> **Requirement**
Please restate word for word only the lines that start at the one containing "469, 266, 500]." and continue to the final line of the material.

> **Task input**
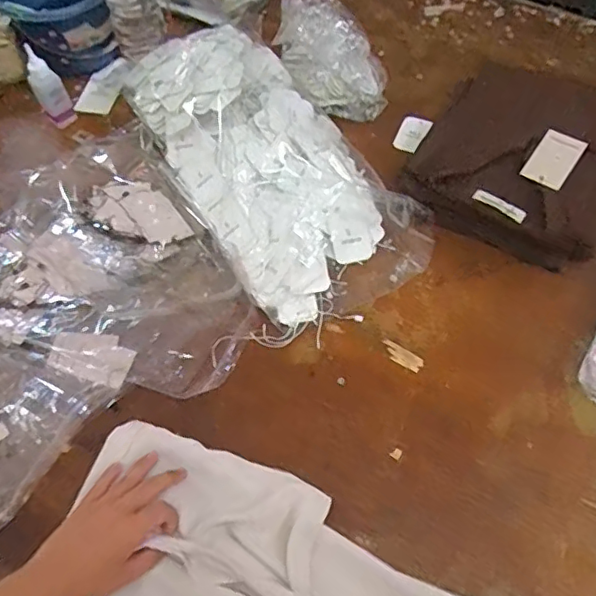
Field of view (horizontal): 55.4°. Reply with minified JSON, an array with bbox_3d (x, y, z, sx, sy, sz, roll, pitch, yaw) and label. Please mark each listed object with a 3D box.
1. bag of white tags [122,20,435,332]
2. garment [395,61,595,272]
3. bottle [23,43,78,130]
[{"bbox_3d":[-0.052,-0.196,0.786,0.239,0.115,0.498,-32,64,-15],"label":"bag of white tags"},{"bbox_3d":[0.311,-0.198,0.765,0.274,0.088,0.299,28,64,17],"label":"garment"},{"bbox_3d":[-0.378,-0.316,0.863,0.046,0.120,0.028,-25,62,-12],"label":"bottle"}]

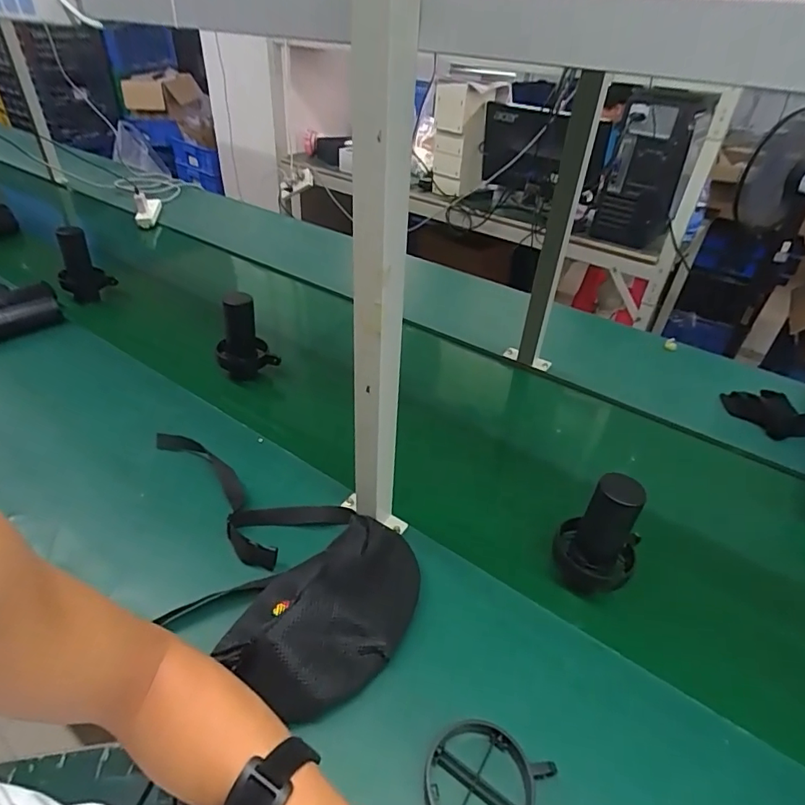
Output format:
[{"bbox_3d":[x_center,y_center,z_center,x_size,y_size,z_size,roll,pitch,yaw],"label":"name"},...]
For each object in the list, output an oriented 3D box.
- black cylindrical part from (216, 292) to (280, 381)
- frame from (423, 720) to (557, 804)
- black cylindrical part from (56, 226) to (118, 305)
[{"bbox_3d":[-0.296,-0.125,0.929,0.104,0.147,0.072,-5,39,-11],"label":"black cylindrical part"},{"bbox_3d":[0.072,0.359,0.459,0.103,0.021,0.108,25,42,25],"label":"frame"},{"bbox_3d":[-0.750,-0.324,1.158,0.113,0.168,0.068,-21,44,-28],"label":"black cylindrical part"}]

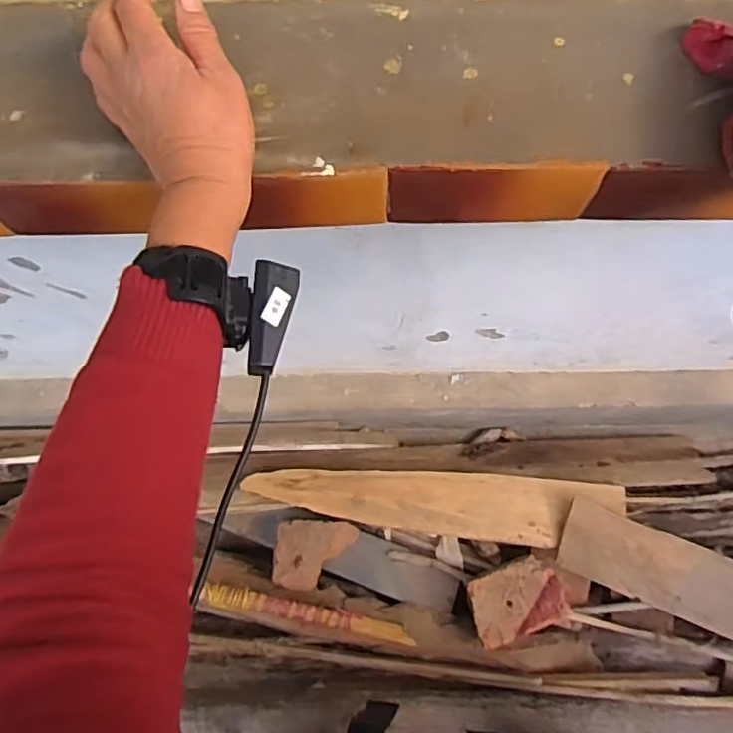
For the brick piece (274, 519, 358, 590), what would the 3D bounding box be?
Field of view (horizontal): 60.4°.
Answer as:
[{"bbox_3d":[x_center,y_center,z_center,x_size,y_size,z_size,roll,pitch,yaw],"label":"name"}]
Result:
[{"bbox_3d":[-0.093,0.338,1.130,0.146,0.050,0.119,2,74,2],"label":"brick piece"}]

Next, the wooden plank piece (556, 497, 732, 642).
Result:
[{"bbox_3d":[0.584,0.382,1.085,0.497,0.033,0.127,22,81,10],"label":"wooden plank piece"}]

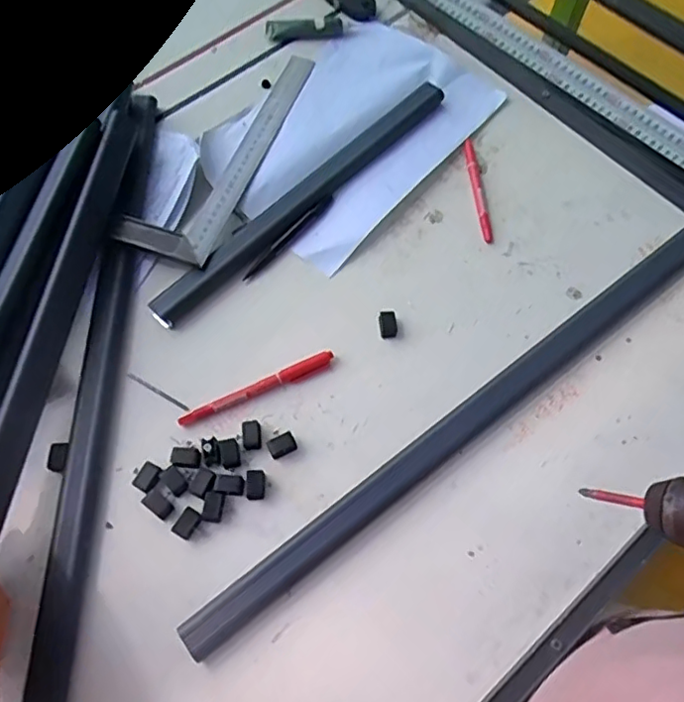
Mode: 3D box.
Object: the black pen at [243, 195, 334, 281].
[{"bbox_3d":[-0.050,-0.113,0.578,0.013,0.016,0.124,38,72,14],"label":"black pen"}]

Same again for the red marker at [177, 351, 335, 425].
[{"bbox_3d":[-0.072,0.030,0.512,0.138,0.008,0.015,-22,69,-10],"label":"red marker"}]

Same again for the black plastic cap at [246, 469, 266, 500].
[{"bbox_3d":[-0.069,0.107,0.478,0.014,0.004,0.023,-1,67,-1],"label":"black plastic cap"}]

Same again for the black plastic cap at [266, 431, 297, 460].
[{"bbox_3d":[-0.049,0.078,0.493,0.023,0.004,0.017,-28,70,-12],"label":"black plastic cap"}]

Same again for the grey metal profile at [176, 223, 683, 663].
[{"bbox_3d":[0.121,0.046,0.506,0.580,0.013,0.034,-35,72,-14],"label":"grey metal profile"}]

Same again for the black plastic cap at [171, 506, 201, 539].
[{"bbox_3d":[-0.119,0.132,0.460,0.016,0.004,0.022,27,69,10],"label":"black plastic cap"}]

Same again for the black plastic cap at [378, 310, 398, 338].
[{"bbox_3d":[0.041,-0.024,0.536,0.016,0.004,0.025,-4,67,-3],"label":"black plastic cap"}]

> **Output below**
Same again for the black plastic cap at [246, 469, 266, 500].
[{"bbox_3d":[-0.069,0.107,0.478,0.014,0.004,0.023,-1,67,-1],"label":"black plastic cap"}]

Same again for the black plastic cap at [266, 431, 297, 460].
[{"bbox_3d":[-0.049,0.078,0.493,0.023,0.004,0.017,-28,70,-12],"label":"black plastic cap"}]

Same again for the grey metal profile at [176, 223, 683, 663].
[{"bbox_3d":[0.121,0.046,0.506,0.580,0.013,0.034,-35,72,-14],"label":"grey metal profile"}]

Same again for the black plastic cap at [171, 506, 201, 539].
[{"bbox_3d":[-0.119,0.132,0.460,0.016,0.004,0.022,27,69,10],"label":"black plastic cap"}]

Same again for the black plastic cap at [378, 310, 398, 338].
[{"bbox_3d":[0.041,-0.024,0.536,0.016,0.004,0.025,-4,67,-3],"label":"black plastic cap"}]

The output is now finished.